In the preface to his book Statistical Mechanics Made Simple Professor Daniel Mattis writes:
My own experience in thermodynamics and statistical mechanics, a half century ago at M.I.T., consisted of a single semester of Sears, skillfully taught by the man himself. But it was a subject that seemed as distant from “real” physics as did poetry or French literature.
This frank but discouraging admission suggests that thermodynamics may not be a course eagerly anticipated by many students – not even physics, chemistry or engineering majors – and at completion I would suppose that few are likely to claim it was an especially inspiring experience. With such open aversion, the often disappointing performance on GRE questions covering the subject should not be a surprise. As a teacher of the subject I have often conjectured on reasons for this lack of enthusiasm.

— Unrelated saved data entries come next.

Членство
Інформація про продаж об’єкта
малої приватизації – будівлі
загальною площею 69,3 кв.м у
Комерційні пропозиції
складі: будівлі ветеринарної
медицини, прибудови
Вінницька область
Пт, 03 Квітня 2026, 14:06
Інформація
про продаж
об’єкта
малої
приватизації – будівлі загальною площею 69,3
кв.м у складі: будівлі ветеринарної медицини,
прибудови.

Apart from its subtlety and perceived difficulty, which are probably immutable, I venture to guess that one problem might be that most curricula resemble the thermodynamics of nearly a century ago.
Another might be that, unlike other areas of physics with their epigrammatic equations – Newton's, Maxwell's or Schrödinger's, which provide accessibility and direction – thermal physics seems to lack a comparable unifying principle. Students may therefore fail to see conceptual or methodological coherence and experience confusion instead.
With those assumptions I propose in this book alternatives which try to address the disappointing experience of Professor Mattis and undoubtedly others.
Thermodynamics, the set of rules and constraints governing interconversion and dissipation of energy in macroscopic systems, can be regarded as having begun with Carnot's (1824) pioneering paper on heat-engine efficiency.